## [Exercise prompt]
Print, word for word, the stretch of the listing below that runs from its start through the line containing "at random. His", and leave the pictures out of your answer.

[[ Listed entries, beginning ]]

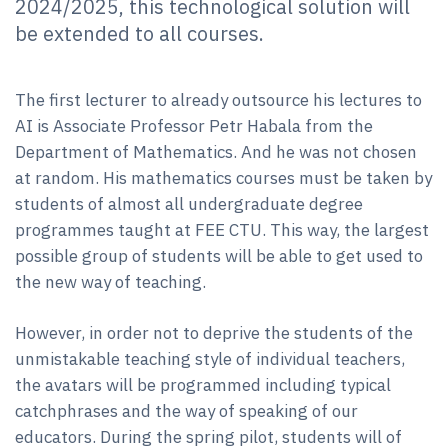
2024/2025, this technological solution will
be extended to all courses.
The first lecturer to already outsource his lectures to
AI is Associate Professor Petr Habala from the
Department of Mathematics. And he was not chosen
at random. His mathematics courses must be taken by
students of almost all undergraduate degree
programmes taught at FEE CTU. This way, the largest
possible group of students will be able to get used to
the new way of teaching.
However, in order not to deprive the students of the
unmistakable teaching style of individual teachers,
the avatars will be programmed including typical
catchphrases and the way of speaking of our
educators. During the spring pilot, students will of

[[ Listed entries, end ]]

## [Finished exercise]
2024/2025, this technological solution will
be extended to all courses.
The first lecturer to already outsource his lectures to
AI is Associate Professor Petr Habala from the
Department of Mathematics. And he was not chosen
at random. His mathematics courses must be taken by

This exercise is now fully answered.